** EXCERPTED TEXT **
[BEGIN]

The International Monetary Fund (IMF) team visited The Bahamas
from March 9–20 to conduct discussions for the 2015 Article IV consultations.
Their press release stated several key factors about the current state of The
Bahamian economy. Perfunctory duties.
Organizations like the IMF have a duty to compile data and
information on the economies of all countries, particularly the financial
positions of economies. Their main role is part advisory and part public
relations with respect to reporting on activities of one country to
their partnering countries. With that being said, it is not unusual for staff
reports and consultation reports to be as diplomatic as possible, because
negative reports not only affect the country being examined, but the countries
that do business with the country under examination.
What is important to state after reading this latest consultation
article is that it appeared to be very modest in it's approach, which may
seem as if it is couched in diplomatic code, but it said nothing new or
provided no special insight into key methods or tools used to bolster any claim
made in their assessment.
We would have thought that after all of this time, some more
fruit would have been born out by these consultative meetings and assessments.
For the mere fact that there are experienced persons sent to conduct them, I'm
certain that more information and in detail could have been shared if only on
an experienced based factor.
Of course, no one wants to make things up that are not there. So we
can only take the reports in the broad strokes they are presented in. Also,
coupled with the fact that they can only make assessments on the information
provided, we can only suggest that this is what it is and what is said to be
getting done is in fact getting done.
Take for example an excerpt of the first notable, if not the
obligatory and most repetitive note of these assessments is with regard to
structural unemployment and support for SME's:
“The
Bahamas faces several challenges in boosting its growth potential. First, it
needs to attract sufficient tourist demand to fill the large impending increase
in capacity. Second, evidence of significant structural unemployment suggests
the existence of impediments to job creation and proper functioning of the
labor market. Third, small- and medium-sized enterprises (SMEs) face
significant impediments to the growth. Fourth, as noted by the 2015 World Bank
Doing Business Indicators, general constraints to investment persist"
Of course, it sounds very sexy, alluring and provocative to
suggest these things. But what is strikingly missing, and we hope is born out
through another more in depth assessment note, is with regard to the policies
being implemented to address these issues and how far is the government with
regard to the reforms to address the issues.

[END]

** RAW DATA **
[BEGIN]

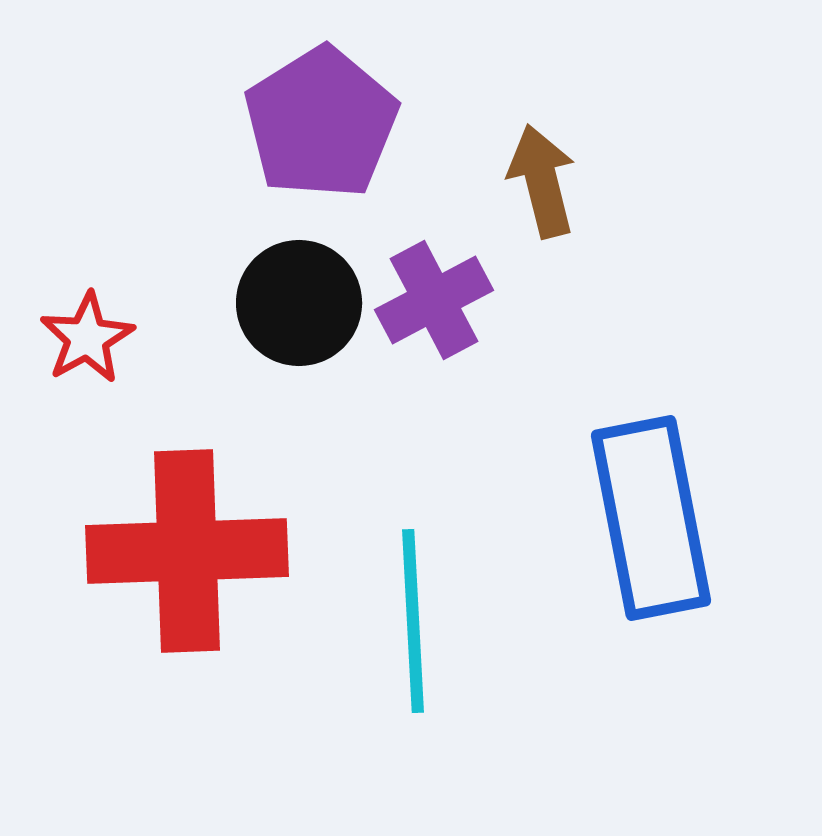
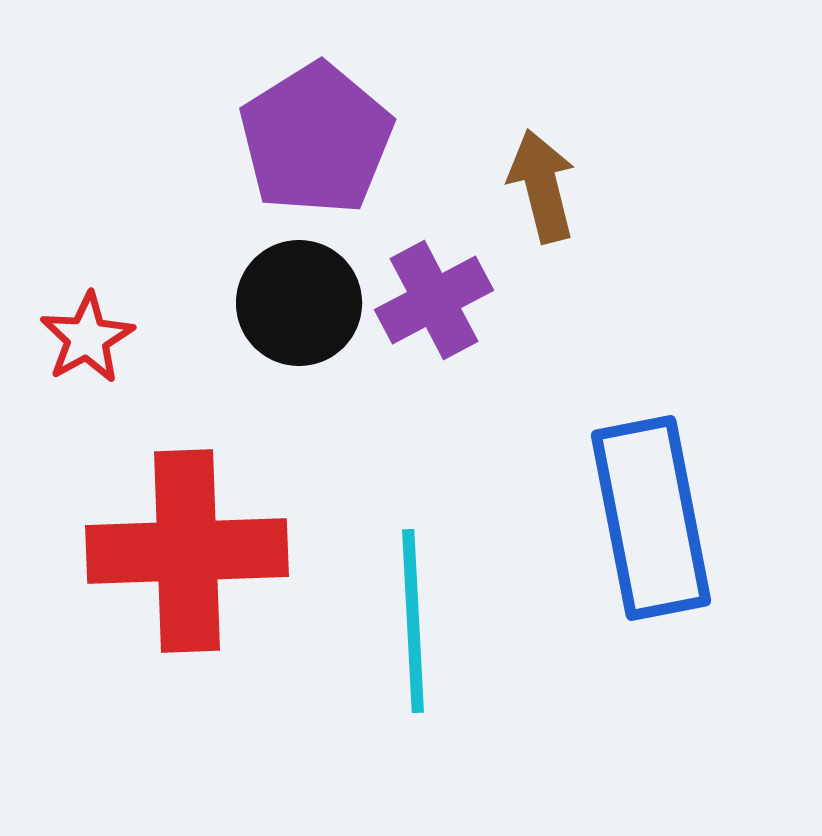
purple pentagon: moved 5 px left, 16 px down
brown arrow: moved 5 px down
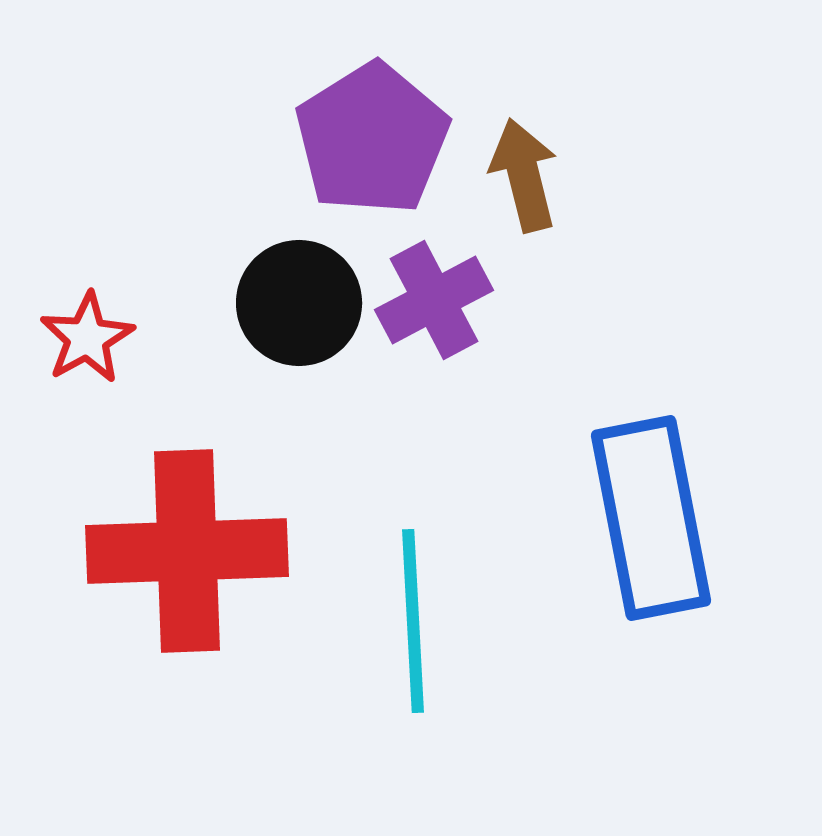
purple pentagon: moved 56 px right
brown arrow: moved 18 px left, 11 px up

[END]

Please reproduce the passage of the IMF commentary starting with "Organizations like the" and going on through "country under examination.".

** RESPONSE **
Organizations like the IMF have a duty to compile data and
information on the economies of all countries, particularly the financial
positions of economies. Their main role is part advisory and part public
relations with respect to reporting on activities of one country to
their partnering countries. With that being said, it is not unusual for staff
reports and consultation reports to be as diplomatic as possible, because
negative reports not only affect the country being examined, but the countries
that do business with the country under examination.